[DOCUMENT EXTRACT — start]

Government faces criminal charges over Villawood suicide

Refugee supporters will hold a protest outside the Downing Street Centre, tomorrow, 9.00am Tuesday 27 April.

Inside the court, at 9.30am there will be a “mention hearing” of charges against the Australian government and the detention medical services provider over the suicide death of an Iraqi man in Villawood in 2019.

The charges – the first ever regarding a detainee death – are being laid against the government by the government’s own Work Health and Safety watchdog, Comcare, following an investigation into the health care relating to the Iraqi man’s death.

The charges allege that Home Affairs and IMHS failed ‘to comply with [its] health/safety duty and that exposes (sic) an individual to a risk of injury or death/serious injury’.

The case has the potential to expose the details of abuse and medical neglect that damages mental health and pushes detainees to take their own lives.

The charges against the Commonwealth regarding detention come years too late. In just the few months before the WHS Act was introduced (1 January 2012), there were five suicides in Australia’s detention regime.

And the investigation came too late to prevent the most recent suicide in Villawood in December 2020.

[DOCUMENT EXTRACT — finish]
[RECORDS PROVIDED — start]

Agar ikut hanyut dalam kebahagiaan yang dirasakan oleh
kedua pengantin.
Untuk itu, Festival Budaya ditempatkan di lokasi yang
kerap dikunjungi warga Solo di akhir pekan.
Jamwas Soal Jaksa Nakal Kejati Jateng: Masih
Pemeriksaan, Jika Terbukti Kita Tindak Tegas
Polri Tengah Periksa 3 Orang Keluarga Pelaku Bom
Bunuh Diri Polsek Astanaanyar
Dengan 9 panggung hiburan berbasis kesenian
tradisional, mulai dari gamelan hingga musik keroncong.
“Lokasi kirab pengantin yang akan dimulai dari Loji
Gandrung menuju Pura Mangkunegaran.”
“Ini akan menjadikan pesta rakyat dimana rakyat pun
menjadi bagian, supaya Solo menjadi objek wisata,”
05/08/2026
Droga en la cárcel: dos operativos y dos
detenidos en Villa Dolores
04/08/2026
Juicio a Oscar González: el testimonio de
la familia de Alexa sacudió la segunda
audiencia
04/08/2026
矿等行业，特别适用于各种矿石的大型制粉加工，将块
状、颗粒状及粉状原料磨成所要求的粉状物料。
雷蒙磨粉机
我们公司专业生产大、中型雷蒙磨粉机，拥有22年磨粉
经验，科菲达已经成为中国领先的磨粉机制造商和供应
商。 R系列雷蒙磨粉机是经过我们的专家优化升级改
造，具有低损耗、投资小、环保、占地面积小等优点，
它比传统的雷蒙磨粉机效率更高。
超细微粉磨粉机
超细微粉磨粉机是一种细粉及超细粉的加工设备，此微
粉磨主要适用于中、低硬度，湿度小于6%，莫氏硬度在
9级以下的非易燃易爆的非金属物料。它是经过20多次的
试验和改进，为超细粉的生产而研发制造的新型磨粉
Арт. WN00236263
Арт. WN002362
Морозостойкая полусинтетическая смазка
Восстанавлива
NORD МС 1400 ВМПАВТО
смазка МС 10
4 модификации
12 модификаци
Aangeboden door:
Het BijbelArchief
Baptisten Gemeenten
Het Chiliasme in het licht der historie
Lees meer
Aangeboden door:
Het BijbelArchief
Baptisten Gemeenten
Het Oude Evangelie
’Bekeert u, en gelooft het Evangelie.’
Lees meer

[RECORDS PROVIDED — finish]

CHECK YOUR UNDERSTANDING —
1. Render this sentence from the text on the Villawood charges into French: "The case has the potential to expose the details of abuse and medical neglect that damages mental health and pushes detainees to take their own lives."
2. Extend the text on the Villawood charges, beginning after its final sentence.

ANSWER LIST —
1. Cette affaire est susceptible de révéler le détail des abus et de la négligence médicale qui nuisent à la santé mentale et poussent les détenus à mettre fin à leurs jours.

2.
“Detention centres, and IHMS in particular, are notorious for the lack of care available inside Australia’s detention regime – onshore and offshore,” said Ian Rintoul, spokesperson for the Refugee Action Coalition.

“The prosecution of the government and IHMS is very welcome. Neither Ministers of Immigration, the government nor IHMS has ever been held accountable to the courts for their mistreatment of detainees.

“We are looking forward to the details of the negligence alleged by Comcare being publicly exposed in court. For too long the abuses in detention have been hidden behind a wall of secrecy.

“But the key to saving lives, and preventing the mental health distress is to abolish ‘the factories for mental illness’ and end the detention business altogether.”